Paste text in both panels, then click Find Differences

Supports code, config files, prose, and more

Common Use Cases

Compare two versions of a legal contract to identify what was changed between drafts
Verify that an AI-generated rewrite preserved the meaning and structure of the original
Check whether a configuration file was modified correctly after a deployment
Find subtle differences between two nearly identical code snippets during a code review

About Text Diff

Text diffing is the process of computing and displaying the differences between two versions of a text. It's fundamental to version control systems like Git, which uses diff algorithms to track what changed between commits. But the use cases extend far beyond code: comparing two versions of a legal document, checking whether an AI-generated rewrite changed anything unexpected, verifying that a translated text has the same structure as the source, or auditing the differences between two configuration files.

The core algorithm is the Longest Common Subsequence (LCS) problem. Given two sequences, find the longest subsequence present in both in the same order. The diff is then: elements only in the first sequence are "deleted", elements only in the second are "inserted", and elements in the LCS are "unchanged". The Myers diff algorithm is the most widely used implementation — it's used by Git, GNU diff, and most modern diff tools.

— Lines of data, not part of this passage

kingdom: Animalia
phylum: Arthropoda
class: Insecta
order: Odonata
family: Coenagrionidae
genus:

This tool implements three levels of granularity. Line-level diff shows which entire lines were added or removed — suitable for code files and structured text. Word-level diff shows which words changed within each line — useful for prose and documents. Character-level diff shows exactly which characters changed — useful for finding typos, subtle encoding differences, or near-identical lines.

Unchanged lines far from any change are collapsed by default (with ±3 lines of context shown around each change) to focus attention on what's different. Both unified view (single column, like Git's diff output) and split view (side-by-side, like GitHub's diff) are supported.